● **TEXT SHOWN**
******************************

There’s this thing called motivation. Have you seen it? Because I have been looking for it for quite some time now. I hear motivation is a wonderful thing. It creates leaders and innovators, plus I think it would have helped me with that paper that was due last week. I still haven’t done it. I will, once I find the motivation to do so. I’m only joking. It wasn’t a paper I missed, at least not this time. Every week there seems to be something that my body lacks the wherewithal to complete. Homework. Poems. Proposals. Sleep. That last one is strange, but sometimes I even need the motivation to do that.

Thinking about it now, it’s never the major stuff that I need motivation for. It’s always the simple things like getting out of bed in the morning or finding the time for an overdue conversation. It isn’t that I don’t want to do these things, I do. It just never seems like the perfect time to do it. Each morning, I figure seven more minutes of my eyes closed will push my body to that point of being well rested. It never does. It doesn’t matter how many seven-minute increments of meditation I sleep through because my body isn’t the problem. The problem is in my head. The problem is that I want to get up, but getting up just isn’t that important to me.

******************************

● **EXCERPTED RECORDS**

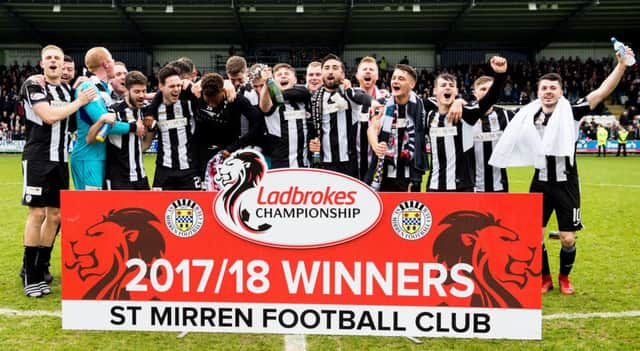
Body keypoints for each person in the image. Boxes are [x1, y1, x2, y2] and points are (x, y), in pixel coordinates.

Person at [490, 46, 635, 295]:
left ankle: (564, 277)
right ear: (537, 92)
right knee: (533, 235)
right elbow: (490, 107)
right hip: (540, 181)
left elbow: (601, 92)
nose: (548, 92)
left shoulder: (572, 111)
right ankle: (544, 278)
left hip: (567, 182)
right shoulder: (528, 114)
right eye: (544, 88)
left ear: (561, 91)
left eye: (552, 88)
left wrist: (621, 65)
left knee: (568, 238)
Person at [19, 45, 96, 297]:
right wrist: (80, 101)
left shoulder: (65, 89)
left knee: (55, 216)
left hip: (60, 159)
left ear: (63, 66)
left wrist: (83, 90)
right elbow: (49, 116)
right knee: (37, 213)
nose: (53, 61)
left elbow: (73, 120)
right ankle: (29, 275)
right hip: (38, 158)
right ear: (42, 64)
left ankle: (41, 271)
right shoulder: (33, 85)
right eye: (48, 58)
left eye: (57, 58)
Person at [425, 56, 507, 192]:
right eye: (443, 85)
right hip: (434, 186)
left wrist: (500, 74)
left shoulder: (467, 114)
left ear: (456, 92)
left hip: (462, 188)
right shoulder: (429, 115)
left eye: (451, 86)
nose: (447, 88)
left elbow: (490, 98)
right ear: (434, 91)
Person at [71, 47, 144, 190]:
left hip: (100, 156)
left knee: (100, 208)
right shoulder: (88, 87)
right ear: (106, 64)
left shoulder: (105, 89)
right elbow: (106, 122)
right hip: (88, 156)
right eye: (112, 60)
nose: (114, 63)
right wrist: (134, 127)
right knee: (90, 208)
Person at [87, 71, 154, 190]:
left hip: (141, 177)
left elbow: (147, 141)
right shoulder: (114, 111)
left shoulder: (145, 111)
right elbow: (91, 138)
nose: (141, 95)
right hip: (118, 179)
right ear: (127, 91)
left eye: (144, 91)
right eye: (137, 91)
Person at [308, 54, 372, 177]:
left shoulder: (349, 95)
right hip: (324, 162)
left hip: (348, 162)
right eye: (326, 68)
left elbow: (362, 97)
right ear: (322, 73)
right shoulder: (314, 99)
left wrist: (373, 102)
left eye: (335, 68)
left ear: (342, 74)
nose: (330, 71)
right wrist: (313, 142)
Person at [366, 64, 426, 192]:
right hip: (384, 171)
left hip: (410, 172)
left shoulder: (422, 106)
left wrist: (459, 102)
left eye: (401, 79)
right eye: (394, 78)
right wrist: (375, 145)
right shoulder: (383, 104)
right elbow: (372, 128)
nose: (395, 81)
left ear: (412, 84)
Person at [259, 63, 311, 168]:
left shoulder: (303, 100)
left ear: (295, 80)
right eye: (279, 74)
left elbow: (306, 91)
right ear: (274, 80)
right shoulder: (271, 102)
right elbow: (264, 106)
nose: (283, 76)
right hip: (281, 166)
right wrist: (267, 83)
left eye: (287, 73)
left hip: (304, 165)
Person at [471, 76, 515, 192]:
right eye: (483, 89)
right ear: (475, 93)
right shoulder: (465, 116)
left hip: (500, 185)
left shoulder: (506, 115)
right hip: (472, 187)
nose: (487, 93)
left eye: (490, 89)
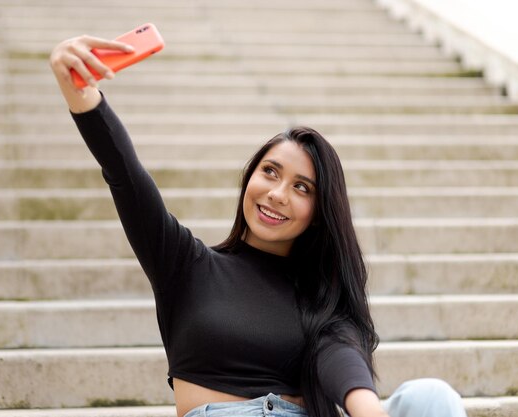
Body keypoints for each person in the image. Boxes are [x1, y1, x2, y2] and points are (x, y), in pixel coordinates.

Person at [50, 35, 468, 417]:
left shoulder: (320, 298)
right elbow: (127, 177)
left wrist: (367, 410)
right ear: (250, 177)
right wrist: (83, 95)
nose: (278, 193)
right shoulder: (186, 264)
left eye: (302, 187)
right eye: (270, 172)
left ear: (320, 211)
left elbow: (341, 359)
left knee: (430, 397)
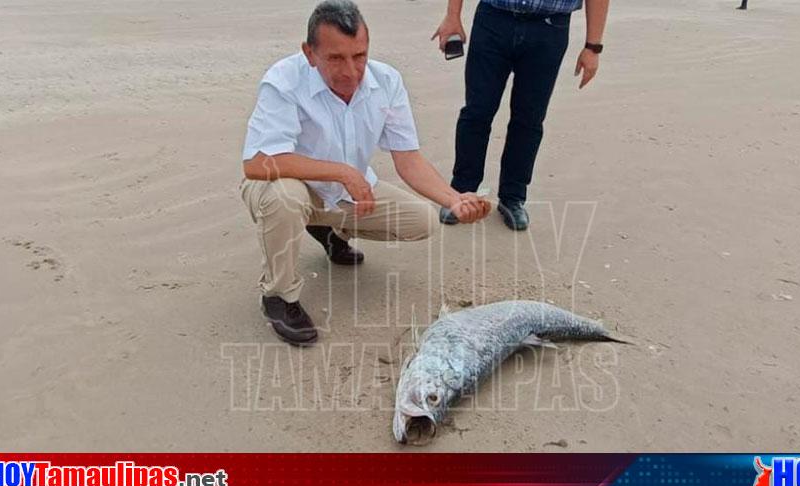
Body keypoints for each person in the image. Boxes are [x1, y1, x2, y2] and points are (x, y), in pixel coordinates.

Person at [240, 0, 491, 345]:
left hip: (346, 194)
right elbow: (257, 164)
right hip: (286, 188)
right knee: (285, 198)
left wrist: (454, 199)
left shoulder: (386, 81)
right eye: (335, 58)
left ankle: (330, 232)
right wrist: (342, 172)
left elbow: (409, 160)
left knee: (424, 221)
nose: (351, 71)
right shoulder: (283, 81)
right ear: (309, 53)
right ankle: (278, 296)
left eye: (359, 56)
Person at [433, 0, 610, 231]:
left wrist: (593, 47)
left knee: (529, 119)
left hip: (549, 29)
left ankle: (513, 198)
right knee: (477, 111)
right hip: (494, 19)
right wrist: (452, 15)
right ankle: (462, 191)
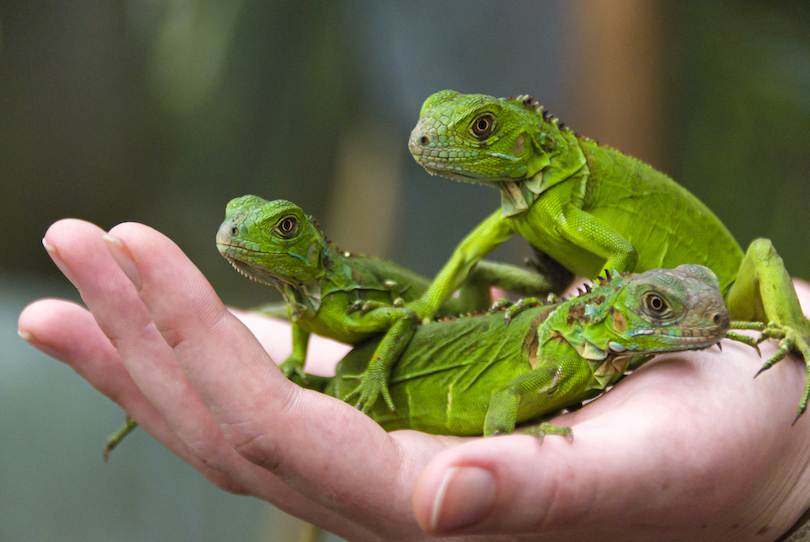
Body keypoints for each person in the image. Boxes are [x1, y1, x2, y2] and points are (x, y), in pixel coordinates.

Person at [17, 218, 810, 542]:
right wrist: (528, 435)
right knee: (243, 397)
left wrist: (788, 468)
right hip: (388, 388)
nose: (696, 323)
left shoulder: (594, 343)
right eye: (662, 308)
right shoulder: (565, 355)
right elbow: (503, 404)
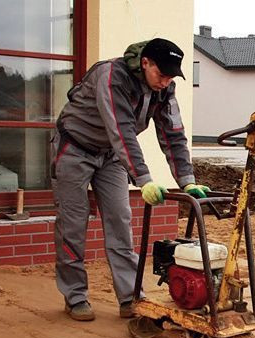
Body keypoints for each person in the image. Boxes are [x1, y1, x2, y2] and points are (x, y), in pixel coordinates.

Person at [51, 38, 210, 321]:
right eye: (161, 75)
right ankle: (75, 297)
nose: (165, 82)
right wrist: (144, 179)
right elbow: (121, 131)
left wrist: (187, 180)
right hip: (74, 147)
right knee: (73, 225)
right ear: (145, 63)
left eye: (171, 76)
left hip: (110, 155)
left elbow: (173, 134)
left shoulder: (165, 89)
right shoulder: (112, 76)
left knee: (120, 222)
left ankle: (129, 296)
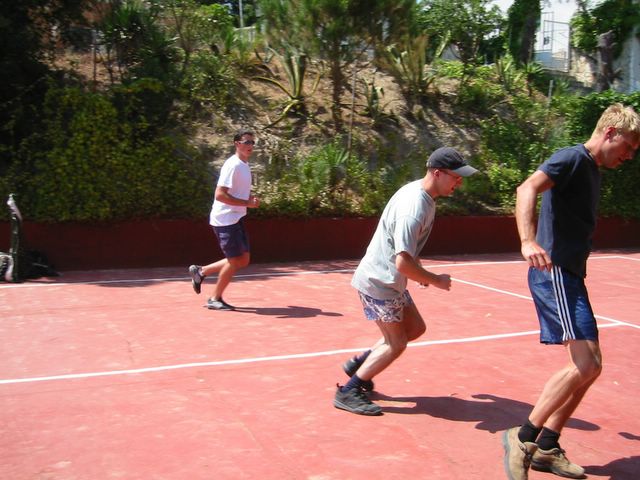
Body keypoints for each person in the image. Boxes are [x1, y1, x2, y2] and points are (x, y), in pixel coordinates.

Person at [502, 103, 640, 480]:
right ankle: (522, 437)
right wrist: (527, 240)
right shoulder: (572, 158)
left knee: (592, 367)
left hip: (571, 276)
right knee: (585, 364)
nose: (629, 156)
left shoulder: (591, 169)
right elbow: (527, 187)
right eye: (628, 146)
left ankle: (547, 446)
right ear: (609, 132)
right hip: (556, 273)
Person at [334, 147, 479, 415]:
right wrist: (435, 279)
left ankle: (359, 364)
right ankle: (349, 390)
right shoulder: (414, 208)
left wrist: (418, 269)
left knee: (415, 328)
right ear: (437, 173)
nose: (459, 182)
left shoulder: (423, 195)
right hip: (380, 283)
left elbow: (405, 249)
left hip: (389, 281)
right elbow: (402, 262)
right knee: (396, 343)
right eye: (456, 176)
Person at [188, 130, 260, 310]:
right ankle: (214, 298)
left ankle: (201, 271)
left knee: (243, 260)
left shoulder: (244, 165)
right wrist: (247, 203)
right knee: (235, 261)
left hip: (236, 217)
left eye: (252, 142)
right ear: (237, 143)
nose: (250, 145)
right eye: (247, 142)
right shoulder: (233, 165)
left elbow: (237, 191)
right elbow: (220, 194)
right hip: (225, 219)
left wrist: (249, 200)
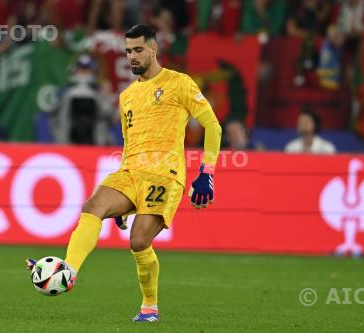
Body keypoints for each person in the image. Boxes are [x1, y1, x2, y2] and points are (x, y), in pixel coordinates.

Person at [27, 24, 222, 322]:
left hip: (164, 175)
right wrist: (124, 201)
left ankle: (149, 306)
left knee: (139, 241)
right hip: (130, 171)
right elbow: (130, 144)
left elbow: (212, 126)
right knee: (92, 206)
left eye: (138, 50)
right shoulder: (127, 96)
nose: (132, 56)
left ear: (154, 49)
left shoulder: (180, 83)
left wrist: (206, 172)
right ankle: (68, 272)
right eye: (128, 50)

******************************

● **TASK 1**
Return the passage of the motivation essay from "There’s this thing" to "to do that.", word for word.
● **TASK 2**
According to the motivation essay, how many more minutes with eyes closed does the writer figure on each morning?
The items have no connection to the motivation essay.

● **EXERCISE SOLUTION 1**
There’s this thing called motivation. Have you seen it? Because I have been looking for it for quite some time now. I hear motivation is a wonderful thing. It creates leaders and innovators, plus I think it would have helped me with that paper that was due last week. I still haven’t done it. I will, once I find the motivation to do so. I’m only joking. It wasn’t a paper I missed, at least not this time. Every week there seems to be something that my body lacks the wherewithal to complete. Homework. Poems. Proposals. Sleep. That last one is strange, but sometimes I even need the motivation to do that.

● **EXERCISE SOLUTION 2**
Seven more minutes.